Value vs. Values and The Ethical Consumer
When surveyed, people often identify as ethical consumers. Studies of purchasing habits conflict with survey results because you usually have only the person’s word to go on.
When businesses create products and services that cater to the whims of ethical consumers, they face lagging sales and indifference.
Is that due to insufficient marketing, as discussed earlier, or because people just are not as ethical as they believe themselves to be? These results may discourage companies from developing products and services for the ethical consumer.
Researchers found that most people will not sacrifice product functionality for ethical considerations. When faced with a choice of good ethical positioning and bad product functionality or vice versa, people overwhelmingly chose good product functionality and bad ethical positioning.
They revealed a reluctance to consider ethical product features as anything other than secondary to their primary reasons for purchasing products or services.
Most people would believe that differences influenced by gender, education, income, culture, domicile, fundamental values, and so on would prove unfounded. Consumers behave similarly despite those differences. Cost does matter to most consumers despite ethical concerns.
The cost of a product may even be of greater concern than ecological hazards, research shows. Hell, I believe the color of a pair of shoes may even outweigh ecological hazards and uphold human rights standards on how they were produced.
The sad fact is that even the most socially responsible, ethical consumers do not care enough to pay a higher price for products and services that align more closely with their moral standards.
Conclusion
As a living, simple minimalist, I have to ask: Is the ethical consumer dead? I would say not. It is true that, for now, price is an essential factor in deciding whether to purchase one item over another.
The fact that most consumers say ethics plays a role in their purchasing decisions in surveys is promising. In practice, they seem to forget that and let price rule their purchasing decisions.
There is strong evidence that when equipped with knowledge of a company’s business practices, ethical consumers re-emerge and make purchasing decisions consistent with their values.
The question is, who’s going to equip the consumer with that information? This is an important role that needs to be filled.
Who will equip consumers with information about companies that break the law? Those who use child labor, harm the environment, abuse animals, break health laws, and abuse human rights?
Money and power usually get these concerns swept under the rug. Even worse, when a company is convicted of these violations, it gets what amounts to a slap on the wrist, and the public is never notified.

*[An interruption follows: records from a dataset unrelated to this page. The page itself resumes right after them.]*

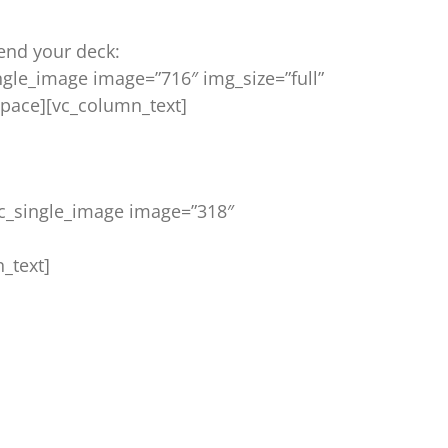
end your deck:
ngle_image image=”716″ img_size=”full”
pace][vc_column_text]
vc_single_image image=”318″
_text]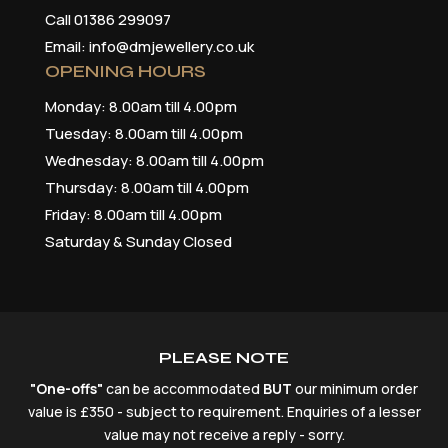
Call 01386 299097
Email: info@dmjewellery.co.uk
OPENING HOURS
Monday: 8.00am till 4.00pm
Tuesday: 8.00am till 4.00pm
Wednesday: 8.00am till 4.00pm
Thursday: 8.00am till 4.00pm
Friday: 8.00am till 4.00pm
Saturday & Sunday Closed
PLEASE NOTE
"One-offs"
can be accommodated
BUT
our minimum order
value is £350 - subject to requirement. Enquiries of a lesser
value may not receive a reply - sorry.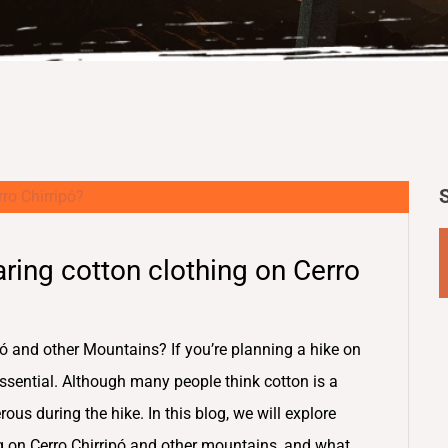
ring cotton clothing on Cerro
ó and other Mountains? If you’re planning a hike on
 essential. Although many people think cotton is a
rous during the hike. In this blog, we will explore
g on Cerro Chirripó and other mountains, and what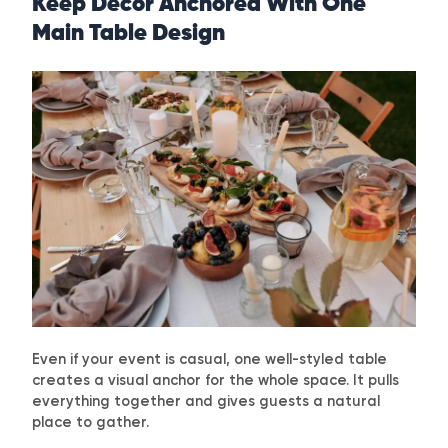
Keep Decor Anchored With One
Main Table Design
Even if your event is casual, one well-styled table
creates a visual anchor for the whole space. It pulls
everything together and gives guests a natural
place to gather.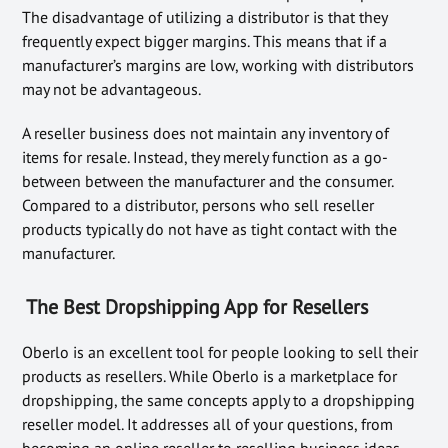
The disadvantage of utilizing a distributor is that they
frequently expect bigger margins. This means that if a
manufacturer’s margins are low, working with distributors
may not be advantageous.
A reseller business does not maintain any inventory of
items for resale. Instead, they merely function as a go-
between between the manufacturer and the consumer.
Compared to a distributor, persons who sell reseller
products typically do not have as tight contact with the
manufacturer.
The Best Dropshipping App for Resellers
Oberlo is an excellent tool for people looking to sell their
products as resellers. While Oberlo is a marketplace for
dropshipping, the same concepts apply to a dropshipping
reseller model. It addresses all of your questions, from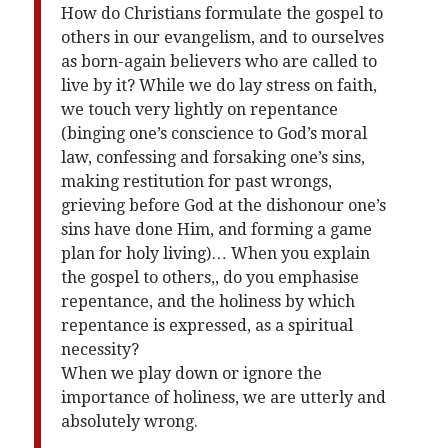
How do Christians formulate the gospel to
others in our evangelism, and to ourselves
as born-again believers who are called to
live by it? While we do lay stress on faith,
we touch very lightly on repentance
(binging one’s conscience to God’s moral
law, confessing and forsaking one’s sins,
making restitution for past wrongs,
grieving before God at the dishonour one’s
sins have done Him, and forming a game
plan for holy living)… When you explain
the gospel to others,, do you emphasise
repentance, and the holiness by which
repentance is expressed, as a spiritual
necessity?
When we play down or ignore the
importance of holiness, we are utterly and
absolutely wrong.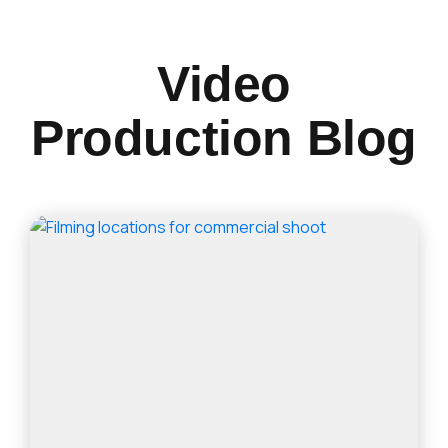
Video
Production Blog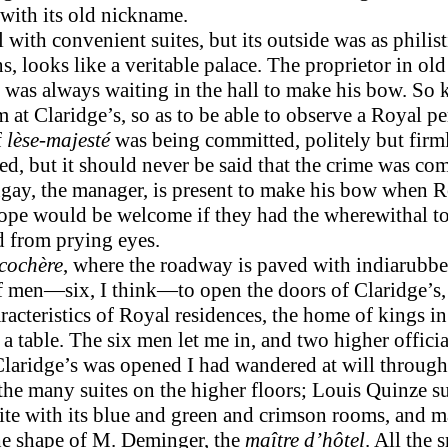
 with its old nickname.
ith convenient suites, but its outside was as philist
ns, looks like a veritable palace. The proprietor in o
 was always waiting in the hall to make his bow. So k
om at Claridge’s, so as to be able to observe a Royal 
f
lèse-majesté
was being committed, politely but firmly
d, but it should never be said that the crime was co
ay, the manager, is present to make his bow when Ro
 Europe would be welcome if they had the wherewithal to
ed from prying eyes.
cochère
, where the roadway is paved with indiarubber
f men—six, I think—to open the doors of Claridge’s, a
acter­istics of Royal residences, the home of kings in t
 table. The six men let me in, and two higher official
Claridge’s was opened I had wandered at will through
he many suites on the higher floors; Louis Quinze sui
ite with its blue and green and crimson rooms, and 
he shape of M. Deminger, the
maître d’hôtel
. All the 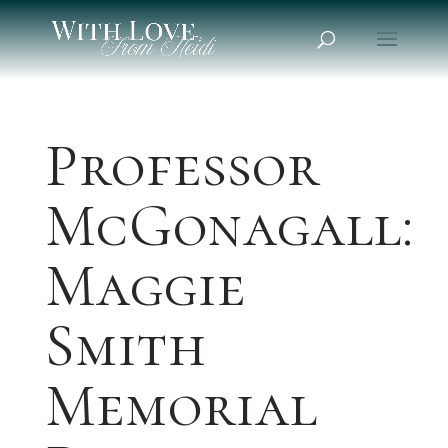
Professor
McGonagall:
Maggie
Smith
Memorial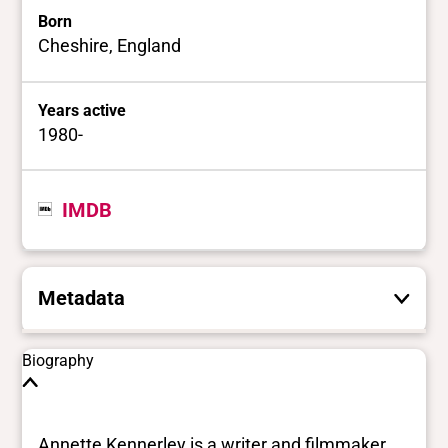
Born
Cheshire, England
Years active
1980-
IMDB
Metadata
These are the yes/no and closed vocabulary
Biography
terms that the Portal uses to filter search
results. They are not necessarily the words
this individual uses for themselves.
Learn
Annette Kennerley is a writer and filmmaker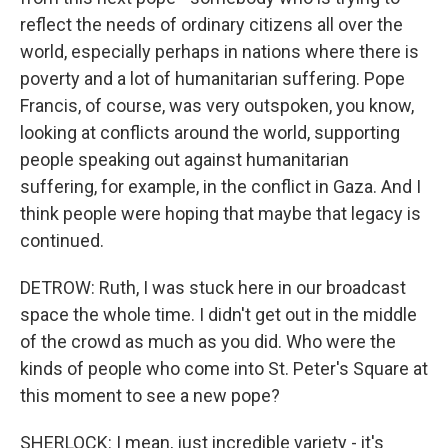
reflect the needs of ordinary citizens all over the
world, especially perhaps in nations where there is
poverty and a lot of humanitarian suffering. Pope
Francis, of course, was very outspoken, you know,
looking at conflicts around the world, supporting
people speaking out against humanitarian
suffering, for example, in the conflict in Gaza. And I
think people were hoping that maybe that legacy is
continued.
DETROW: Ruth, I was stuck here in our broadcast
space the whole time. I didn't get out in the middle
of the crowd as much as you did. Who were the
kinds of people who come into St. Peter's Square at
this moment to see a new pope?
SHERLOCK: I mean, just incredible variety - it's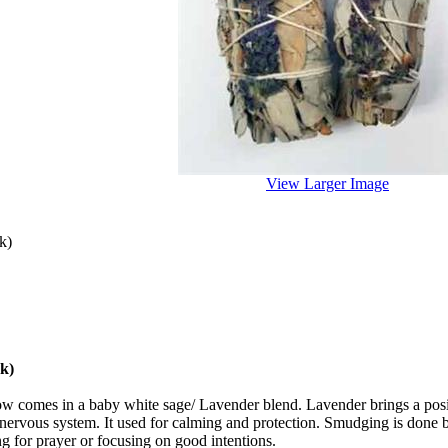
View Larger Image
k)
k)
ow comes in a baby white sage/ Lavender blend.
Lavender brings a posi
 nervous system. It used for calming and protection.
Smudging is done by
ng for prayer or focusing on good intentions.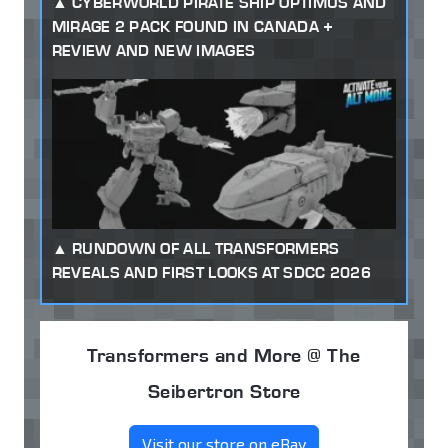
CYBERWORLD PIRATE SHIP OPTIMUS AND
MIRAGE 2 PACK FOUND IN CANADA +
REVIEW AND NEW IMAGES
RUNDOWN OF ALL TRANSFORMERS
REVEALS AND FIRST LOOKS AT SDCC 2026
Transformers and More @ The
Seibertron Store
Visit our store on eBay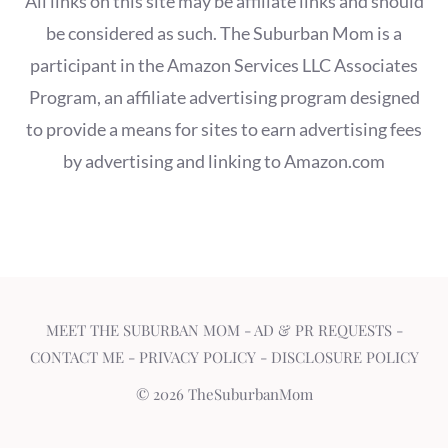
All links on this site may be affiliate links and should
be considered as such. The Suburban Mom is a
participant in the Amazon Services LLC Associates
Program, an affiliate advertising program designed
to provide a means for sites to earn advertising fees
by advertising and linking to Amazon.com
MEET THE SUBURBAN MOM
-
AD & PR REQUESTS
-
CONTACT ME
-
PRIVACY POLICY
-
DISCLOSURE POLICY
© 2026 TheSuburbanMom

We will not even discuss companies that manufacture in places where these are not even crimes. We need to do better as a human race to take better care of each other and the environment.
Earning ever-growing profits should not be the company’s only goal.
With the power of the internet, consumers can access all the information needed to find and choose ethical brands. As the popularity of ethical brands grows, so does the power of the ethical consumer.
This is a good thing because the growth of the ethical consumer market will be noticed by mainstream companies and force a change in the practices of the violators.
Hopefully, remember not to be an ethical consumer only in words, but also in practice. The well-being is ensuring you and yours. You have power.
Be the change you seek. Be an ethical consumer. Shopping can be as powerful as voting.